SQL Execution Engine for recipes that have a SQL Query Dataset as input?
I noticed if I load a dataset with "SQL query" mode in DSS, and then try to run a simple prepare recipe on that dataset (just drop a single column), the SQL Execution Engine is no longer available (In memory only) for the prepare recipe? I also tried selecting "virtualizable in build" under the Advanced tab but that didn't seem to help
Note: dropping a single column is not my intended usage, I just wanted to verify that an operation that should be supported by the SQL Engine is in fact not.
Best Answer
-
It’s the expected behavior. Think that the visual recipes expect to have a table identifier and build a query around that. In all generality, it would be impossible to wrap your query (from the SQL query dataset) in a subquery for the visual recipe as it might be syntactically incorrect (for example the SQL query can contain “;” or CTA).

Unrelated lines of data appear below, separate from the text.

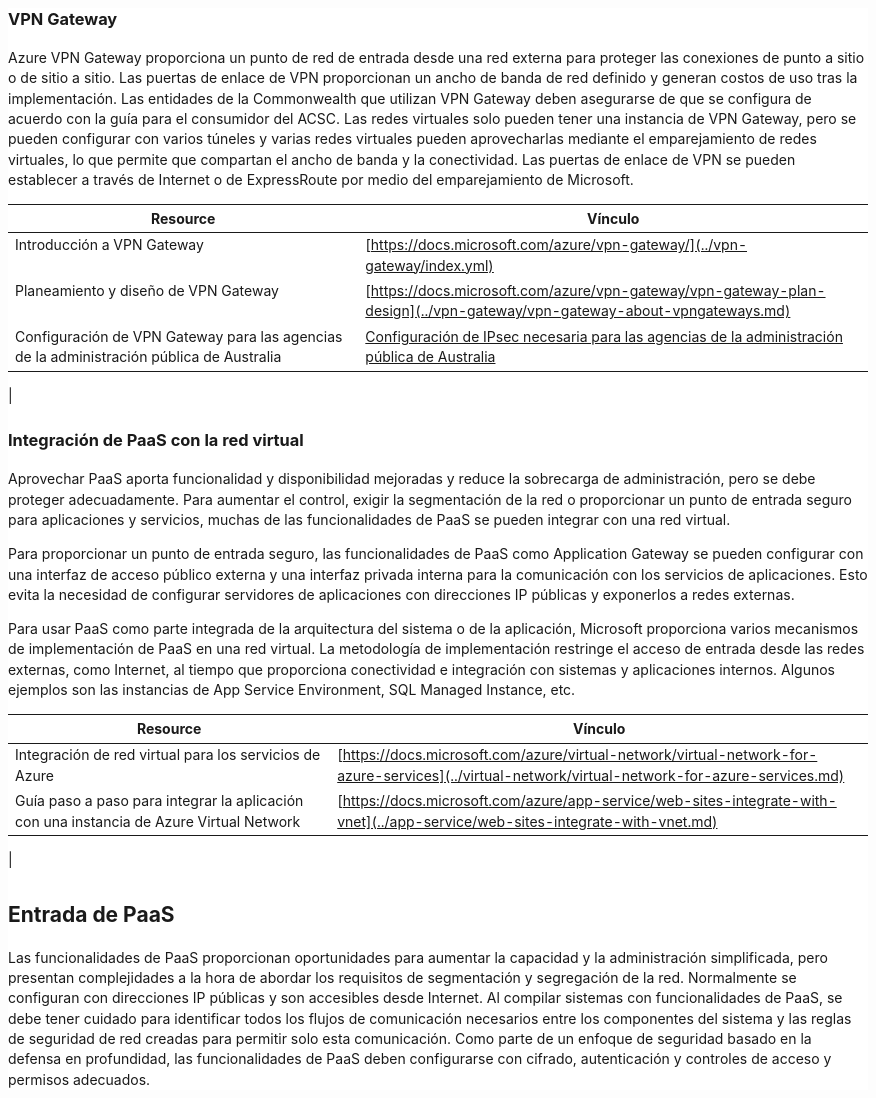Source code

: ### <a name="vpn-gateway"></a>VPN Gateway

Azure VPN Gateway proporciona un punto de red de entrada desde una red externa para proteger las conexiones de punto a sitio o de sitio a sitio. Las puertas de enlace de VPN proporcionan un ancho de banda de red definido y generan costos de uso tras la implementación. Las entidades de la Commonwealth que utilizan VPN Gateway deben asegurarse de que se configura de acuerdo con la guía para el consumidor del ACSC. Las redes virtuales solo pueden tener una instancia de VPN Gateway, pero se pueden configurar con varios túneles y varias redes virtuales pueden aprovecharlas mediante el emparejamiento de redes virtuales, lo que permite que compartan el ancho de banda y la conectividad. Las puertas de enlace de VPN se pueden establecer a través de Internet o de ExpressRoute por medio del emparejamiento de Microsoft.

|Resource | Vínculo|
|---|---|
|Introducción a VPN Gateway | [https://docs.microsoft.com/azure/vpn-gateway/](../vpn-gateway/index.yml)|
|Planeamiento y diseño de VPN Gateway | [https://docs.microsoft.com/azure/vpn-gateway/vpn-gateway-plan-design](../vpn-gateway/vpn-gateway-about-vpngateways.md)|
|Configuración de VPN Gateway para las agencias de la administración pública de Australia|[Configuración de IPsec necesaria para las agencias de la administración pública de Australia](vpn-gateway.md)|
|

### <a name="paas-vnet-integration"></a>Integración de PaaS con la red virtual

Aprovechar PaaS aporta funcionalidad y disponibilidad mejoradas y reduce la sobrecarga de administración, pero se debe proteger adecuadamente. Para aumentar el control, exigir la segmentación de la red o proporcionar un punto de entrada seguro para aplicaciones y servicios, muchas de las funcionalidades de PaaS se pueden integrar con una red virtual.

Para proporcionar un punto de entrada seguro, las funcionalidades de PaaS como Application Gateway se pueden configurar con una interfaz de acceso público externa y una interfaz privada interna para la comunicación con los servicios de aplicaciones. Esto evita la necesidad de configurar servidores de aplicaciones con direcciones IP públicas y exponerlos a redes externas.

Para usar PaaS como parte integrada de la arquitectura del sistema o de la aplicación, Microsoft proporciona varios mecanismos de implementación de PaaS en una red virtual. La metodología de implementación restringe el acceso de entrada desde las redes externas, como Internet, al tiempo que proporciona conectividad e integración con sistemas y aplicaciones internos. Algunos ejemplos son las instancias de App Service Environment, SQL Managed Instance, etc.

|Resource | Vínculo|
|---|---|
|Integración de red virtual para los servicios de Azure | [https://docs.microsoft.com/azure/virtual-network/virtual-network-for-azure-services](../virtual-network/virtual-network-for-azure-services.md)|
|Guía paso a paso para integrar la aplicación con una instancia de Azure Virtual Network | [https://docs.microsoft.com/azure/app-service/web-sites-integrate-with-vnet](../app-service/web-sites-integrate-with-vnet.md)|
|

## <a name="paas-ingress"></a>Entrada de PaaS

Las funcionalidades de PaaS proporcionan oportunidades para aumentar la capacidad y la administración simplificada, pero presentan complejidades a la hora de abordar los requisitos de segmentación y segregación de la red. Normalmente se configuran con direcciones IP públicas y son accesibles desde Internet.  Al compilar sistemas con funcionalidades de PaaS, se debe tener cuidado para identificar todos los flujos de comunicación necesarios entre los componentes del sistema y las reglas de seguridad de red creadas para permitir solo esta comunicación. Como parte de un enfoque de seguridad basado en la defensa en profundidad, las funcionalidades de PaaS deben configurarse con cifrado, autenticación y controles de acceso y permisos adecuados.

For this reason, in particular, it is not advised to use SQL query datasets. Prefer using a table and a SQL query recipe.

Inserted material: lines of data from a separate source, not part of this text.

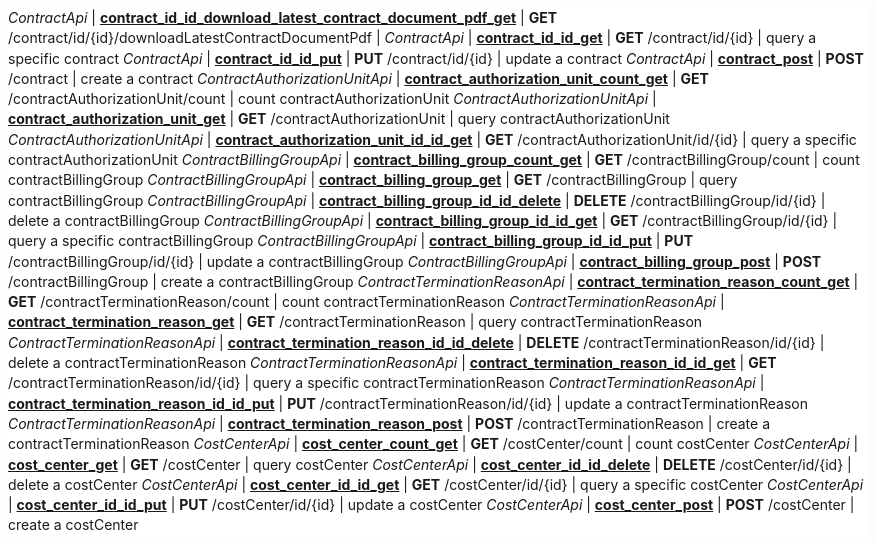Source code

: *ContractApi* | [**contract_id_id_download_latest_contract_document_pdf_get**](docs/ContractApi.md#contract_id_id_download_latest_contract_document_pdf_get) | **GET** /contract/id/{id}/downloadLatestContractDocumentPdf | 
*ContractApi* | [**contract_id_id_get**](docs/ContractApi.md#contract_id_id_get) | **GET** /contract/id/{id} | query a specific contract
*ContractApi* | [**contract_id_id_put**](docs/ContractApi.md#contract_id_id_put) | **PUT** /contract/id/{id} | update a contract
*ContractApi* | [**contract_post**](docs/ContractApi.md#contract_post) | **POST** /contract | create a contract
*ContractAuthorizationUnitApi* | [**contract_authorization_unit_count_get**](docs/ContractAuthorizationUnitApi.md#contract_authorization_unit_count_get) | **GET** /contractAuthorizationUnit/count | count contractAuthorizationUnit
*ContractAuthorizationUnitApi* | [**contract_authorization_unit_get**](docs/ContractAuthorizationUnitApi.md#contract_authorization_unit_get) | **GET** /contractAuthorizationUnit | query contractAuthorizationUnit
*ContractAuthorizationUnitApi* | [**contract_authorization_unit_id_id_get**](docs/ContractAuthorizationUnitApi.md#contract_authorization_unit_id_id_get) | **GET** /contractAuthorizationUnit/id/{id} | query a specific contractAuthorizationUnit
*ContractBillingGroupApi* | [**contract_billing_group_count_get**](docs/ContractBillingGroupApi.md#contract_billing_group_count_get) | **GET** /contractBillingGroup/count | count contractBillingGroup
*ContractBillingGroupApi* | [**contract_billing_group_get**](docs/ContractBillingGroupApi.md#contract_billing_group_get) | **GET** /contractBillingGroup | query contractBillingGroup
*ContractBillingGroupApi* | [**contract_billing_group_id_id_delete**](docs/ContractBillingGroupApi.md#contract_billing_group_id_id_delete) | **DELETE** /contractBillingGroup/id/{id} | delete a contractBillingGroup
*ContractBillingGroupApi* | [**contract_billing_group_id_id_get**](docs/ContractBillingGroupApi.md#contract_billing_group_id_id_get) | **GET** /contractBillingGroup/id/{id} | query a specific contractBillingGroup
*ContractBillingGroupApi* | [**contract_billing_group_id_id_put**](docs/ContractBillingGroupApi.md#contract_billing_group_id_id_put) | **PUT** /contractBillingGroup/id/{id} | update a contractBillingGroup
*ContractBillingGroupApi* | [**contract_billing_group_post**](docs/ContractBillingGroupApi.md#contract_billing_group_post) | **POST** /contractBillingGroup | create a contractBillingGroup
*ContractTerminationReasonApi* | [**contract_termination_reason_count_get**](docs/ContractTerminationReasonApi.md#contract_termination_reason_count_get) | **GET** /contractTerminationReason/count | count contractTerminationReason
*ContractTerminationReasonApi* | [**contract_termination_reason_get**](docs/ContractTerminationReasonApi.md#contract_termination_reason_get) | **GET** /contractTerminationReason | query contractTerminationReason
*ContractTerminationReasonApi* | [**contract_termination_reason_id_id_delete**](docs/ContractTerminationReasonApi.md#contract_termination_reason_id_id_delete) | **DELETE** /contractTerminationReason/id/{id} | delete a contractTerminationReason
*ContractTerminationReasonApi* | [**contract_termination_reason_id_id_get**](docs/ContractTerminationReasonApi.md#contract_termination_reason_id_id_get) | **GET** /contractTerminationReason/id/{id} | query a specific contractTerminationReason
*ContractTerminationReasonApi* | [**contract_termination_reason_id_id_put**](docs/ContractTerminationReasonApi.md#contract_termination_reason_id_id_put) | **PUT** /contractTerminationReason/id/{id} | update a contractTerminationReason
*ContractTerminationReasonApi* | [**contract_termination_reason_post**](docs/ContractTerminationReasonApi.md#contract_termination_reason_post) | **POST** /contractTerminationReason | create a contractTerminationReason
*CostCenterApi* | [**cost_center_count_get**](docs/CostCenterApi.md#cost_center_count_get) | **GET** /costCenter/count | count costCenter
*CostCenterApi* | [**cost_center_get**](docs/CostCenterApi.md#cost_center_get) | **GET** /costCenter | query costCenter
*CostCenterApi* | [**cost_center_id_id_delete**](docs/CostCenterApi.md#cost_center_id_id_delete) | **DELETE** /costCenter/id/{id} | delete a costCenter
*CostCenterApi* | [**cost_center_id_id_get**](docs/CostCenterApi.md#cost_center_id_id_get) | **GET** /costCenter/id/{id} | query a specific costCenter
*CostCenterApi* | [**cost_center_id_id_put**](docs/CostCenterApi.md#cost_center_id_id_put) | **PUT** /costCenter/id/{id} | update a costCenter
*CostCenterApi* | [**cost_center_post**](docs/CostCenterApi.md#cost_center_post) | **POST** /costCenter | create a costCenter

If you can’t, maybe you can create a view in your SQL database and then use a normal “table” dataset (DSS does not care if the table is an actual table or a view, the SQL syntax is the same).
Answers
-
Hi @tim-wright
,When you are creating the "prepare recipe", where does the data reside? In Relational Databases for both inputs and outputs?
If your output data will be in a non-RDBMS, you would not be able to run visual recipes in RDBMS. If your input data is already in RDBMS and when you create a prepare recipe which drops a column, DSS will generate an SQL script which can directly run on the existing dataset in RDBMS thus you are able to run in-db (SQL). However, if your output data will be in a file for example, then the input data will be moved to DSS and perform computation in DSS, thus you will see in-memory.
Also, please note that prepare recipes have some operations that are not SQL compatible, and then you may not be able to run it in in-db(SQL). You would be able to see if the prepare operation is SQL compatible or not by the green circle in the picture.
Hope this helps!
Judy
-
tim-wright Partner, L2 Designer, Snowflake Advanced, Neuron 2020, Registered, Neuron 2021, Neuron 2022 Posts: 77 Partner
@Snoopy
The data is within an RDBMS - in fact it is an SQL Query dataset. When you click "add dataset" in DSS, you can choose a SQL data source (I'm using Snowflake). Within the dataset creation window there are 2 modes "read a database table", which is the preferred method I think, or "sql query". I used the second (sql query) to create my dataset. This works just fine. See the image below:However if I try to run a subsequent Prepare recipe on this dataset I cannot seem to use the SQL Execution engine even though I am certain the recipe should be compatible with the SQL Engine. It is a little unclear to me what the limitations of using a "sql query" for the dataset instead of referencing a table directly is/are.
-
Ignacio_Toledo Dataiku DSS Core Designer, Dataiku DSS Core Concepts, Neuron 2020, Neuron, Registered, Dataiku Frontrunner Awards 2021 Finalist, Neuron 2021, Neuron 2022, Frontrunner 2022 Finalist, Frontrunner 2022 Winner, Dataiku Frontrunner Awards 2021 Participant, Frontrunner 2022 Participant, Neuron 2023 Posts: 415 Neuron
Wow, I was completely ignorant about this behavior for datasets created with SQL queries! Thanks for answer @Snoopy
, and for the question @tim-wright -
tim-wright Partner, L2 Designer, Snowflake Advanced, Neuron 2020, Registered, Neuron 2021, Neuron 2022 Posts: 77 Partner
@Snoopy
I was hoping the former (subquery construction) would have been possible. I had considered creating the view within Snowflake myself, but liked the idea of having the view logic (simple enough as it may be) embedded in the flow itself. Thanks for the Answer! -
tim-wright Partner, L2 Designer, Snowflake Advanced, Neuron 2020, Registered, Neuron 2021, Neuron 2022 Posts: 77 Partner
@Ignacio_Toledo
Glad my ignorance on the topic could help you as well.